■ **JOB**: When you transcribe the lines below, keep every word the same and leave the pictures behind.

■ **RAW DATA**:

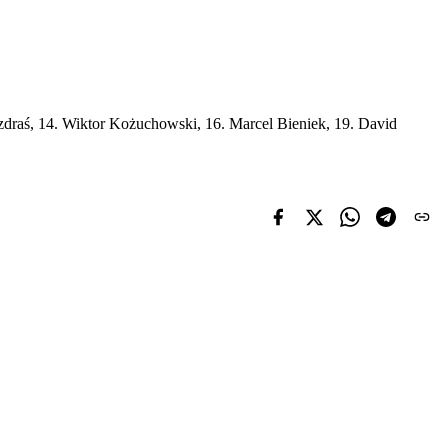
zdraś, 14. Wiktor Kożuchowski, 16. Marcel Bieniek, 19. David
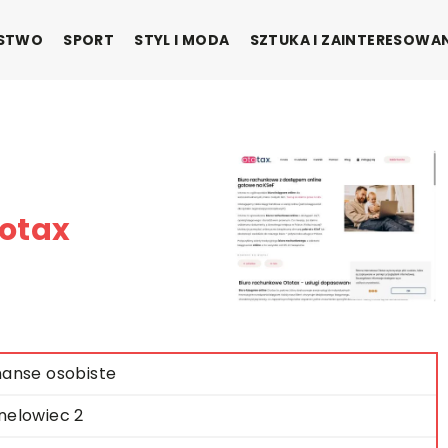
ŃSTWO
SPORT
STYL I MODA
SZTUKA I ZAINTERESOWA
otax
nanse osobiste
nelowiec 2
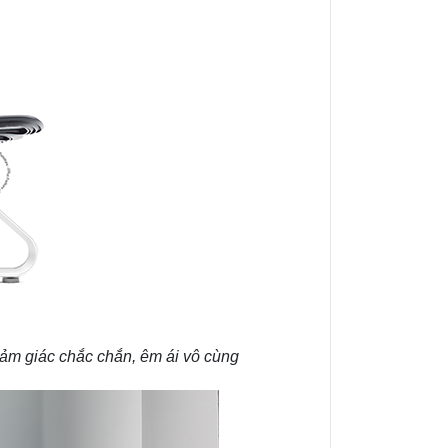
ảm giác chắc chắn, êm ái vô cùng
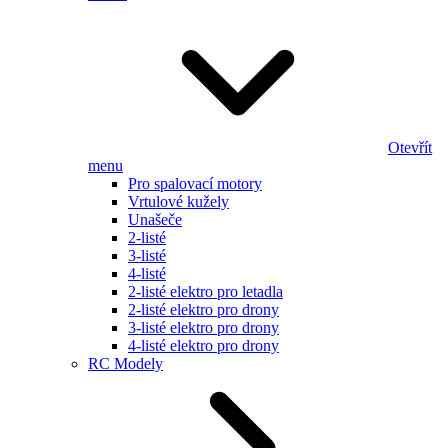
Otevřít
menu
Pro spalovací motory
Vrtulové kužely
Unašeče
2-listé
3-listé
4-listé
2-listé elektro pro letadla
2-listé elektro pro drony
3-listé elektro pro drony
4-listé elektro pro drony
RC Modely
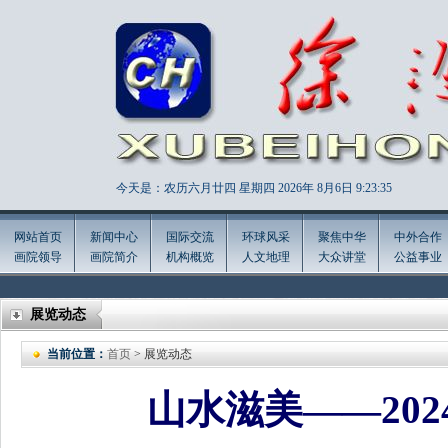
今天是：农历六月廿四 星期四 2026年
8月6日 9:23:38
网站首页
新闻中心
国际交流
环球风采
聚焦中华
中外合作
画院领导
画院简介
机构概览
人文地理
大众讲堂
公益事业
展览动态
当前位置：
首页
> 展览动态
山水滋美——20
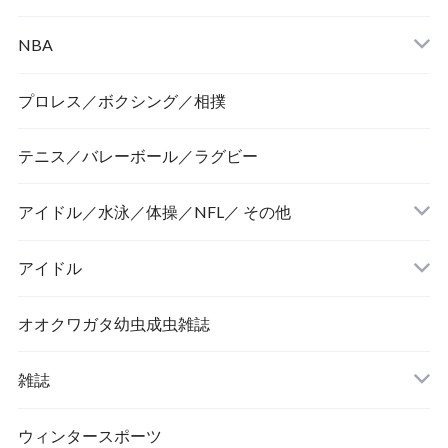
NBA
プロレス／ボクシング／相撲
テニス／バレーボール／ラグビー
アイドル／水泳／体操／NFL／ その他
アイドル
オオクワガタ幼虫成虫雑誌
雑誌
ウィンタースポーツ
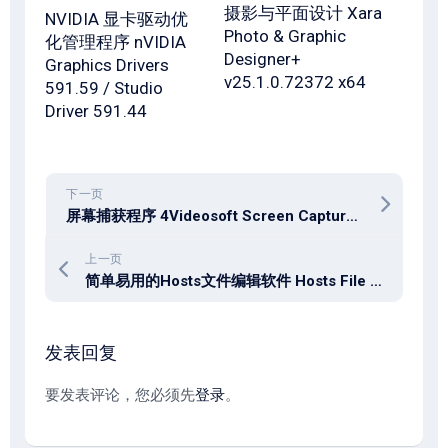
摄影与平面设计 Xara
NVIDIA 显卡驱动优
Photo & Graphic
化管理程序 nVIDIA
Designer+
Graphics Drivers
v25.1.0.72372 x64
591.59 / Studio
Driver 591.44
下一页
屏幕捕获程序 4Videosoft Screen Capture v1.5.36 win / 2.1.22 mac
上一页
简单易用的Hosts文件编辑软件 Hosts File Editor v2.6.18
发表回复
要发表评论，您必须先
登录
。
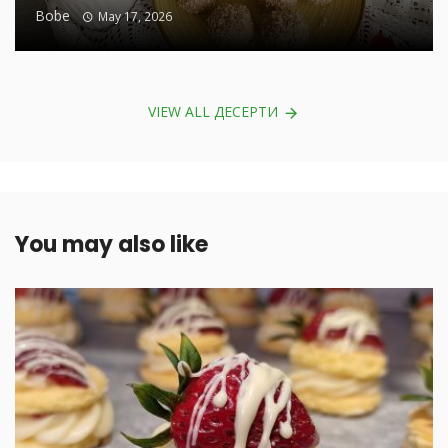
Bobe
May 17, 2026
VIEW ALL ДЕСЕРТИ
You may also like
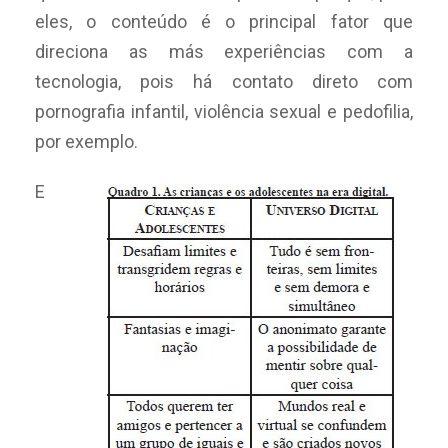
eles, o conteúdo é o principal fator que
direciona as más experiências com a
tecnologia, pois há contato direto com
pornografia infantil, violência sexual e pedofilia,
por exemplo.
E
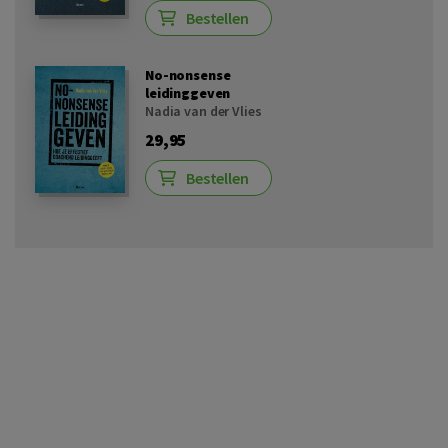
Bestellen
No-nonsense
leidinggeven
Nadia van der Vlies
29,95
Bestellen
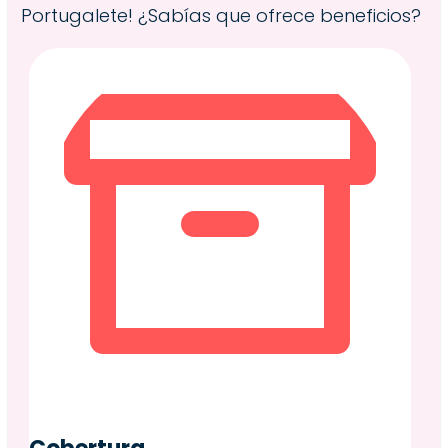
Portugalete! ¿Sabías que ofrece beneficios?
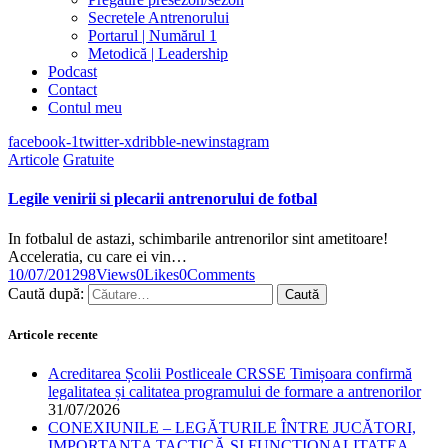
Secretele Antrenorului
Portarul | Numărul 1
Metodică | Leadership
Podcast
Contact
Contul meu
facebook-1
twitter-x
dribble-new
instagram
Articole
Gratuite
Legile venirii si plecarii antrenorului de fotbal
In fotbalul de astazi, schimbarile antrenorilor sint ametitoare!
Acceleratia, cu care ei vin…
10/07/2012
98
Views
0
Likes
0
Comments
Caută după:
Articole recente
Acreditarea Școlii Postliceale CRSSE Timișoara confirmă
legalitatea și calitatea programului de formare a antrenorilor
31/07/2026
CONEXIUNILE – LEGĂTURILE ÎNTRE JUCĂTORI,
IMPORTANȚA TACTICĂ ȘI FUNCȚIONALITATEA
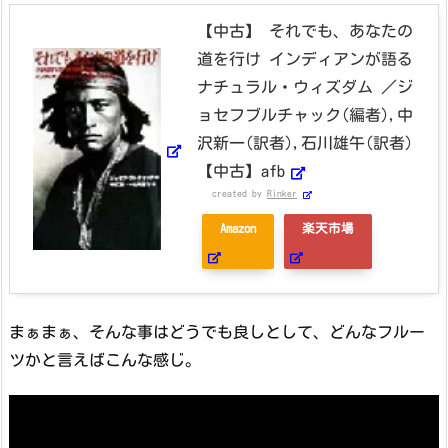
【中古】 それでも、あなたの
道を行け インディアンが語る
ナチュラル・ウィズダム ／ジ
ョセフブルチャック(編者),中
沢新一(訳者),石川雄午(訳者)
【中古】afb
created by
Rinker
Amazon
楽天市場
まぁまぁ、そんな事はどうでも良しとして、どんなフルー
ツかと言えばこんな感じ。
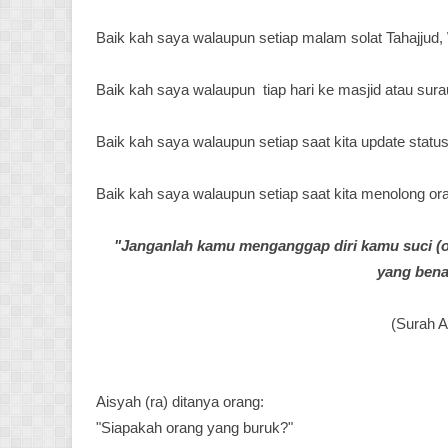
Baik kah saya walaupun setiap malam solat Tahajjud, W
Baik kah saya walaupun tiap hari ke masjid atau sur
Baik kah saya walaupun setiap saat kita update stat
Baik kah saya walaupun setiap saat kita menolong ora
"Janganlah kamu menganggap diri kamu suci (or
yang bena
(Surah A
Aisyah (ra) ditanya orang:
"Siapakah orang yang buruk?"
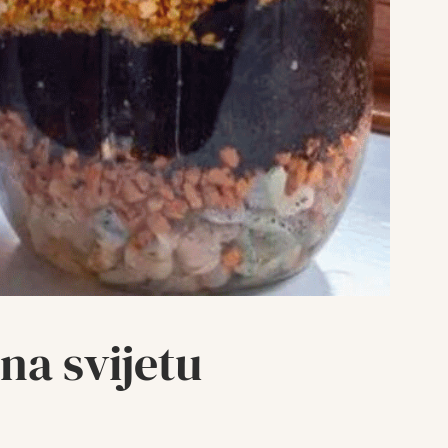
na svijetu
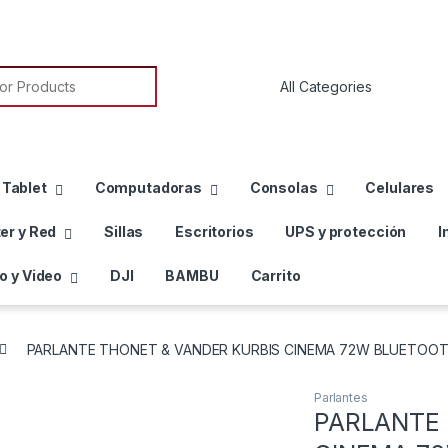
or:
 Tablet
Computadoras
Consolas
Celulares
er y Red
Sillas
Escritorios
UPS y protección
I
o y Video
DJI
BAMBU
Carrito
PARLANTE THONET & VANDER KURBIS CINEMA 72W BLUETOOT
Parlantes
PARLANTE 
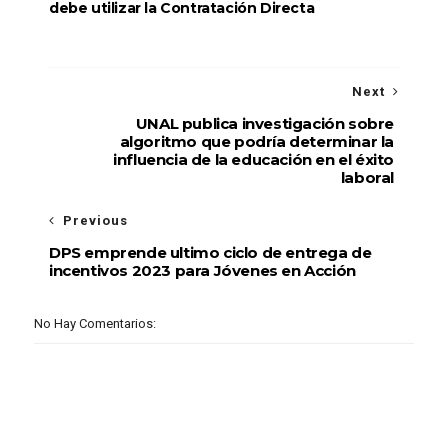
debe utilizar la Contratación Directa
Next
UNAL publica investigación sobre
algoritmo que podría determinar la
influencia de la educación en el éxito
laboral
Previous
DPS emprende ultimo ciclo de entrega de
incentivos 2023 para Jóvenes en Acción
No Hay Comentarios:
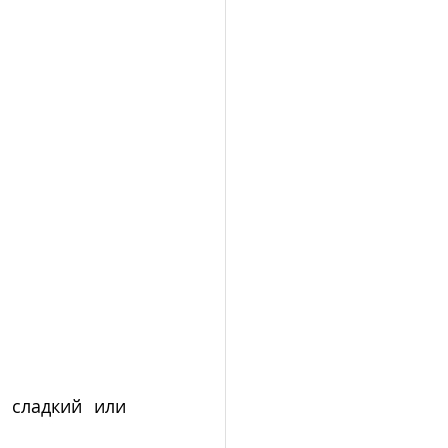
 сладкий или 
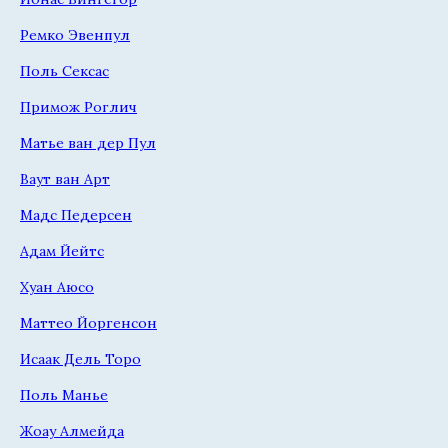
Ремко Эвенпул
Поль Сексас
Примож Роглич
Матье ван дер Пул
Ваут ван Арт
Мадс Педерсен
Адам Йейтс
Хуан Аюсо
Маттео Йоргенсон
Исаак Дель Торо
Поль Манье
Жоау Алмейда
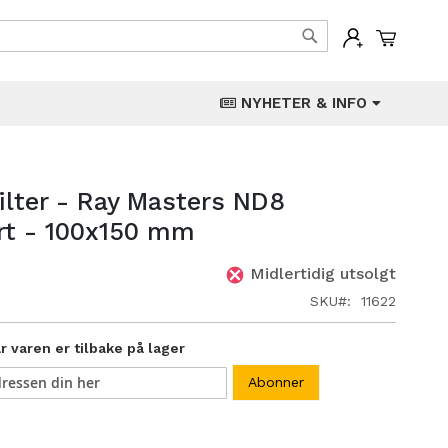
Min han
Søk
NYHETER & INFO
ilter - Ray Masters ND8
rt - 100x150 mm
Midlertidig utsolgt
SKU
11622
 varen er tilbake på lager
Abonner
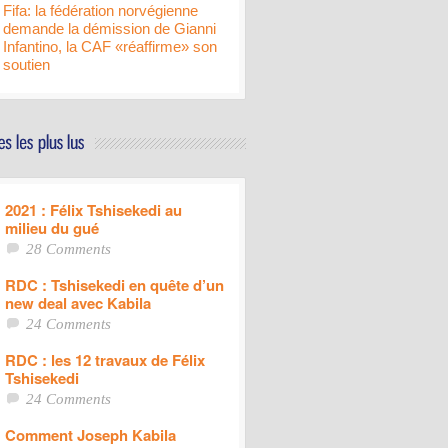
Fifa: la fédération norvégienne
demande la démission de Gianni
Infantino, la CAF «réaffirme» son
soutien
2021 : Félix Tshisekedi au
milieu du gué
28 Comments
RDC : Tshisekedi en quête d’un
new deal avec Kabila
24 Comments
RDC : les 12 travaux de Félix
Tshisekedi
24 Comments
Comment Joseph Kabila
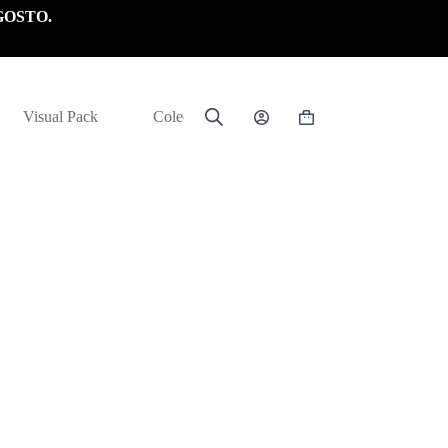
GOSTO.
Visual Pack
Colección
Carrito
de
compra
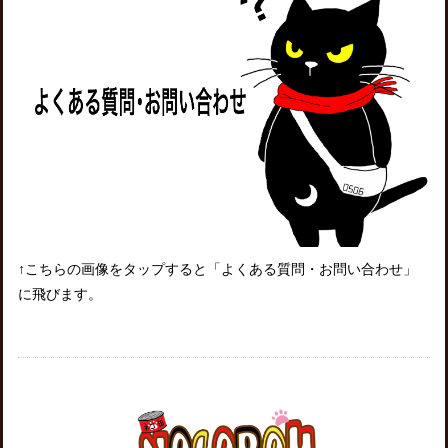
↑こちらの画像をタップすると「よくある質問・お問い合わせ」
に飛びます。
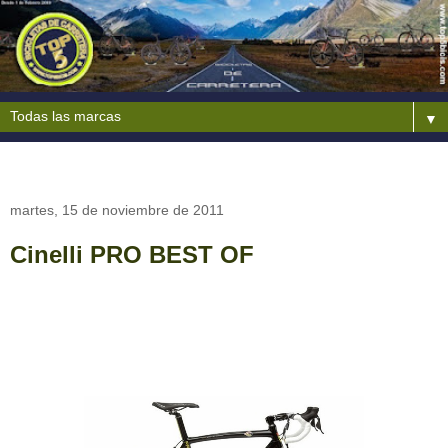
▼
martes, 15 de noviembre de 2011
Cinelli PRO BEST OF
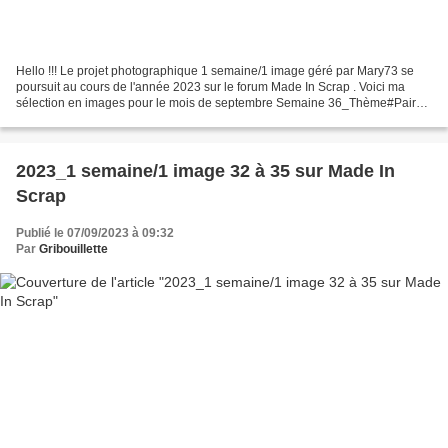
Hello !!! Le projet photographique 1 semaine/1 image géré par Mary73 se
poursuit au cours de l'année 2023 sur le forum Made In Scrap . Voici ma
sélection en images pour le mois de septembre Semaine 36_Thème#Paire
2023_1 semaine/1 image#Thème#36_Paire Semaine...
2023_1 semaine/1 image 32 à 35 sur Made In
Scrap
Publié le 07/09/2023 à 09:32
Par
Gribouillette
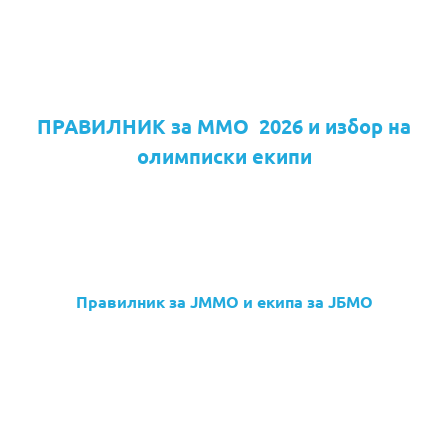
ПРАВИЛНИК за ММО 2026 и избор на
олимписки екипи
Правилник за ЈММО и екипа за ЈБМО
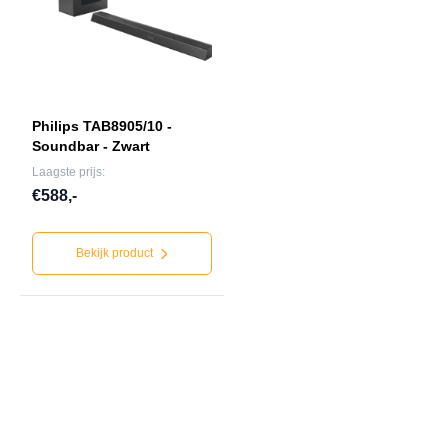
Philips TAB8905/10 -
Soundbar - Zwart
Laagste prijs:
€588,-
Bekijk product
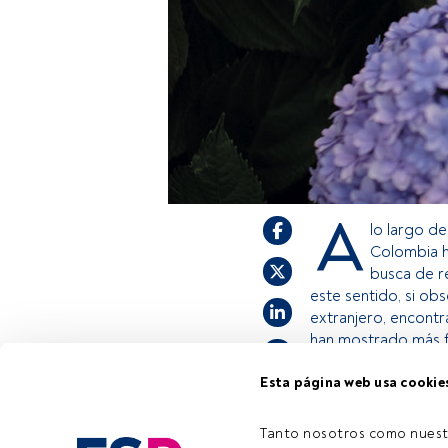
A
lo largo d
Colombia h
busca de re
este sentido, si ob
extranjero, encontr
han mostrado más fl
Esta página web usa cookie
Este es un artícul
estás registrado, 
Tanto nosotros como nuest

■ **ANSWER SECTION**:
zdraś, 14. Wiktor Kożuchowski, 16. Marcel Bieniek, 19. David
ŃSTWO
SPORT
STYL I MODA
SZTUKA I ZAINTERESOWA
otax
nanse osobiste
nelowiec 2
ảm giác chắc chắn, êm ái vô cùng
Otevřít
menu
Pro spalovací motory
Vrtulové kužely
Unašeče
2-listé
3-listé
4-listé
2-listé elektro pro letadla
2-listé elektro pro drony
3-listé elektro pro drony
4-listé elektro pro drony
RC Modely
今天是：农历六月廿四 星期四 2026年
8月6日 9:23:38
网站首页
新闻中心
国际交流
环球风采
聚焦中华
中外合作
画院领导
画院简介
机构概览
人文地理
大众讲堂
公益事业
展览动态
当前位置：
首页
> 展览动态
山水滋美——20
NBA
プロレス／ボクシング／相撲
テニス／バレーボール／ラグビー
アイドル／水泳／体操／NFL／ その他
アイドル
オオクワガタ幼虫成虫雑誌
雑誌
ウィンタースポーツ
摄影与平面设计 Xara
NVIDIA 显卡驱动优
Photo & Graphic
化管理程序 nVIDIA
Designer+
Graphics Drivers
v25.1.0.72372 x64
591.59 / Studio
Driver 591.44
下一页
屏幕捕获程序 4Videosoft Screen Capture v1.5.36 win / 2.1.22 mac
上一页
简单易用的Hosts文件编辑软件 Hosts File Editor v2.6.18
发表回复
要发表评论，您必须先
登录
。
Bobe
May 17, 2026
VIEW ALL ДЕСЕРТИ
You may also like
eles, o conteúdo é o principal fator que
direciona as más experiências com a
tecnologia, pois há contato direto com
pornografia infantil, violência sexual e pedofilia,
por exemplo.
E
Bestellen
No-nonsense
leidinggeven
Nadia van der Vlies
29,95
Bestellen
Portugalete! ¿Sabías que ofrece beneficios?
Secretele Antrenorului
Portarul | Numărul 1
Metodică | Leadership
Podcast
Contact
Contul meu
facebook-1
twitter-x
dribble-new
instagram
Articole
Gratuite
Legile venirii si plecarii antrenorului de fotbal
In fotbalul de astazi, schimbarile antrenorilor sint ametitoare!
Acceleratia, cu care ei vin…
10/07/2012
98
Views
0
Likes
0
Comments
Caută după:
Articole recente
Acreditarea Școlii Postliceale CRSSE Timișoara confirmă
legalitatea și calitatea programului de formare a antrenorilor
31/07/2026
CONEXIUNILE – LEGĂTURILE ÎNTRE JUCĂTORI,
IMPORTANȚA TACTICĂ ȘI FUNCȚIONALITATEA
【中古】 それでも、あなたの
道を行け インディアンが語る
ナチュラル・ウィズダム ／ジ
ョセフブルチャック(編者),中
沢新一(訳者),石川雄午(訳者)
【中古】afb
created by
Rinker
Amazon
楽天市場
まぁまぁ、そんな事はどうでも良しとして、どんなフルー
ツかと言えばこんな感じ。
Baik kah saya walaupun setiap malam solat Tahajjud, W
Baik kah saya walaupun tiap hari ke masjid atau sur
Baik kah saya walaupun setiap saat kita update stat
Baik kah saya walaupun setiap saat kita menolong ora
"Janganlah kamu menganggap diri kamu suci (or
yang bena
(Surah A
Aisyah (ra) ditanya orang:
"Siapakah orang yang buruk?"
na svijetu
or:
 Tablet
Computadoras
Consolas
Celulares
er y Red
Sillas
Escritorios
UPS y protección
I
o y Video
DJI
BAMBU
Carrito
PARLANTE THONET & VANDER KURBIS CINEMA 72W BLUETOOT
Parlantes
PARLANTE 
debe utilizar la Contratación Directa
Next
UNAL publica investigación sobre
algoritmo que podría determinar la
influencia de la educación en el éxito
laboral
Previous
DPS emprende ultimo ciclo de entrega de
incentivos 2023 para Jóvenes en Acción
No Hay Comentarios:
 сладкий или 
Ремко Эвенпул
Поль Сексас
Примож Роглич
Матье ван дер Пул
Ваут ван Арт
Мадс Педерсен
Адам Йейтс
Хуан Аюсо
Маттео Йоргенсон
Исаак Дель Торо
Поль Манье
Жоау Алмейда
Min han
Søk
NYHETER & INFO
ilter - Ray Masters ND8
rt - 100x150 mm
Midlertidig utsolgt
SKU
11622
 varen er tilbake på lager
Abonner
Fifa: la fédération norvégienne
demande la démission de Gianni
Infantino, la CAF «réaffirme» son
soutien
2021 : Félix Tshisekedi au
milieu du gué
28 Comments
RDC : Tshisekedi en quête d’un
new deal avec Kabila
24 Comments
RDC : les 12 travaux de Félix
Tshisekedi
24 Comments
Comment Joseph Kabila
GOSTO.
Visual Pack
Colección
Carrito
de
compra
↑こちらの画像をタップすると「よくある質問・お問い合わせ」
に飛びます。
▼
martes, 15 de noviembre de 2011
Cinelli PRO BEST OF
Hello !!! Le projet photographique 1 semaine/1 image géré par Mary73 se
poursuit au cours de l'année 2023 sur le forum Made In Scrap . Voici ma
sélection en images pour le mois de septembre Semaine 36_Thème#Paire
2023_1 semaine/1 image#Thème#36_Paire Semaine...
2023_1 semaine/1 image 32 à 35 sur Made In
Scrap
Publié le 07/09/2023 à 09:32
Par
Gribouillette
ПРАВИЛНИК за ММО 2026 и избор на
олимписки екипи
Правилник за ЈММО и екипа за ЈБМО
Philips TAB8905/10 -
Soundbar - Zwart
Laagste prijs:
€588,-
Bekijk product
A
lo largo d
Colombia h
busca de re
este sentido, si ob
extranjero, encontr
han mostrado más fl
Esta página web usa cookie
Este es un artícul
estás registrado, 
Tanto nosotros como nuest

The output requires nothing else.